Vom russischen Verteidigungsministerium gibt es dazu bisher keinen Kommentar. Die ukrainische stellvertretende Verteidigungsministerin Hanna Maljar bestätigte, dass in den Außenbezirken von Bachmut Wagner-Söldner durch russische Soldaten ersetzt worden seien. In der Stadt blieben aber noch Söldner. Prigoschin will den Rückzug innerhalb einer Woche abgeschlossen haben.
Am Samstag gab Prigoschin die Einnahme von Bachmut bekannt. Diese Behauptung wurde vom russischen Verteidigungsministerium bestätigt. Die Ukraine bestreitet die vollständige Einnahme der Stadt. Die ukrainischen Soldaten fokussierten sich nun auf die Außenbezirke von Bachmut, hieß es.
Obwohl es weitere militärische Gefechte gegeben habe, sei die Zahl der russischen Angriffe in dem Gebiet bei Bachmut in den vergangenen drei Tagen zurückgegangen, sagte der Sprecher des ukrainischen Militärkommandos, Serhij Tscherewatji. Das hänge möglicherweise mit der Umgruppierung zusammen. Sollten sich die Wagner-Söldner tatsächlich zurückziehen, liegt es künftig allein an den russischen Soldaten, die Stadt mit hohem Symbolwert für beide Seiten zu halten.
Prigoschin: „Kluft durch Revolution beenden“
Erneut harsche Kritik übte Prigoschin an der russischen Führung. Seinen Angaben zufolge wurden 20.000 seiner Söldner in Bachmut getötet. Der Wagner-Chef sprach dabei auch eine soziale Ungleichheit an – gespickt mit vielen Schimpfworten: „Die Söhne der Armen wurden in Zinksärgen von der Front zurückgeschickt, während sich die Kinder der Elite in der Sonne den Arsch abfroren.“ Diese Kluft könne „wie 1917 durch eine Revolution beendet werden“, warnte Prigoschin in einem Interview, das via Telegram veröffentlicht wurde.

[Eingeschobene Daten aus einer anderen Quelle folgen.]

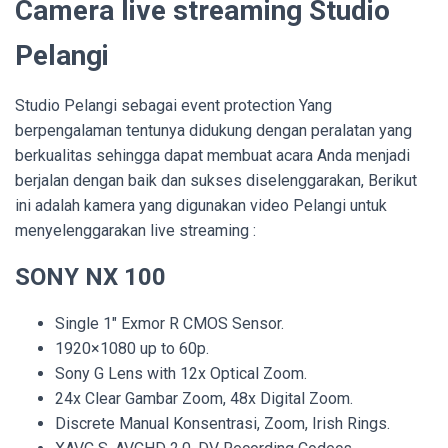
Camera live streaming Studio
Pelangi
Studio Pelangi sebagai event protection Yang
berpengalaman tentunya didukung dengan peralatan yang
berkualitas sehingga dapat membuat acara Anda menjadi
berjalan dengan baik dan sukses diselenggarakan, Berikut
ini adalah kamera yang digunakan video Pelangi untuk
menyelenggarakan live streaming :
SONY NX 100
Single 1″ Exmor R CMOS Sensor.
1920×1080 up to 60p.
Sony G Lens with 12x Optical Zoom.
24x Clear Gambar Zoom, 48x Digital Zoom.
Discrete Manual Konsentrasi, Zoom, Irish Rings.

Die Wahrnehmung, dass Wagner für die Einnahme von Bachmut verantwortlich sei, nutze Prigoschin, „um für ein absurdes Maß an Einfluss auf die russischen Kriegsanstrengungen in der Ukraine einzutreten“, analysierte der US-Thinktank Institute for the Study of War (ISW).
Wagner-Söldner verlassen Bachmut
Der Rückzug der Wagner-Söldner aus der monatelang umkämpften ukrainischen Stadt Bachmut war schon angekündigt. Am Donnerstag gab Wagner-Chef Jewgeni Prigoschin in einem Video bekannt, dass die Söldner seines Militärunternehmens den Rückzug begonnen hätten. Nun solle das russische Militär übernehmen.
Die neue Kritik äußerte Prigoschin, nachdem bekanntgeworden war, dass zwei russische Rebellenmilizen, das Russische Freiwilligenkorps (FVC) und die Legion der Freiheit Russlands, einen Vorstoß in die russische Region Belgorod an der ukrainischen Nordgrenze unternommen hatten. Das Vordringen auf die russische Seite habe die Schwäche der russischen Verteidigungsanlagen deutlich gemacht, argumentierten die Milizen.
Russische Miliz kündigt weitere Angriffe auf Russland an
„Wir können sehen, dass sowohl die militärische Führung als auch die politischen Einrichtungen der Russischen Föderation auf diese Situation nicht vorbereitet sind“, wurde Milizführer Denis Kapustin im „Guardian“ zitiert. Er stellte zudem weitere Aktionen in Russland in Aussicht. Für diesen Fall kündigte der russische Verteidigungsminister Sergej Schoigu eine harte Reaktion an.
Kapustin wird auch „White Rex“ gerufen und ist für seine rechtsextremen Ansichten bekannt. Kiew dementierte eine Beteiligung an der Aktion der Milizen. Militärbeobachter halten es allerdings für unwahrscheinlich, dass die Milizen von der Ukraine aus ohne die Zustimmung des ukrainischen Militärgeheimdienstes hätten agieren können. Kapustin betonte jedenfalls, dass die von den Milizen verwendeten Waffen und Ausrüstung nicht aus dem Westen gekommen seien.
Kiew: Gegenoffensive bereits im Gange
Laut dem obersten ukrainischen Präsidentenberater Mychailo Podoljak ist die ukrainische Gegenoffensive bereits im Gange. Sie dürfe jedoch nicht als „einzelnes Ergebnis“ betrachtet werden, das „zu einer bestimmten Stunde an einem bestimmten Tag“ beginne. Es hätten bereits Dutzende verschiedener Aktionen „zur Zerstörung der russischen Besatzungstruppen“ stattgefunden.